EXTRACTED TEXT:
╔══
Figuring the Reader
The situation of the writer as he faces--or rather, as he turns his
back on--his reader is what prompts my writing here. All we can know of
the writer, Henry James wrote in The Art of the Novel, "is the back he
turns toward us as he bends over his work." The point he was making, I
take it, has to do with the difficulty most of us--I include myself--have,
as readers, imagining the writer actually writing. For example, when I
try, hard, to imagine James himself actually writing Portrait of a Lady,
I must confess that he is not there for me, not real to me. I have the
novel he has given me, but I do not have him. He remains a mystery to me:
a ghost writer, as it were.
With his back turned toward us, then, the writer--James or any
other--bends over his work. A man alone, and necessarily so, he goes about
his writing business in private. In good faith, we, his readers, are
obliged to: respect that privacy, keep our distance from him, honor our
contract with him. But I, for one, am curious. I cannot help wondering
what occurs in the mind of the writer as he writes. Do we, for example,
his readers, occur to him? Are we there for him? Real to him? Does he, as
he writes, figure us reading him?
╚══
SUPPLIED RECORDS:
╔══
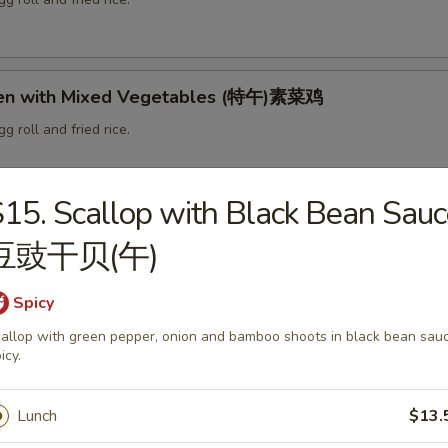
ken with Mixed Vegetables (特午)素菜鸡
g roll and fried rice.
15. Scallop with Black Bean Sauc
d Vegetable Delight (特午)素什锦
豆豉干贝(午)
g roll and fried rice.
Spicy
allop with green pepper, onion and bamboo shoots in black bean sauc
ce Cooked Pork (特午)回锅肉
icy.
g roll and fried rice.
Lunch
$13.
╚══
JOB ITEM A: In the essay on figuring the reader, which work by Henry James supplies the quotation about the back the writer turns toward us?
JOB ITEM B: Carry the essay on figuring the reader forward, picking up right after its closing question.
The data above comes from a different source than the essay.

WRITTEN ANSWER A: The Art of the Novel.

WRITTEN ANSWER B:
That is what my title, "Figuring the Reader," is getting at: how the
writer figures, or embodies, his reader. For whom does he write?
When I was in China, living and working there, I came across Rewi
Alley's New World Press edition, 1983, of Bai Juyi's poems, his
"re-creations" in English of them. In his preface, Mao Dun claims for
Alley's edition of the great T'ang poet its status as "a milestone in the
history of cultural exchange between China and the West." Having known and
loved Bai Juyi's poems, for quite some time, in the English of other
"re-creators" than Alley, I award him his claim. My special interest here,
though, is not in Bai Juyi or even his poems but in his reader: how he
figured him. Or her.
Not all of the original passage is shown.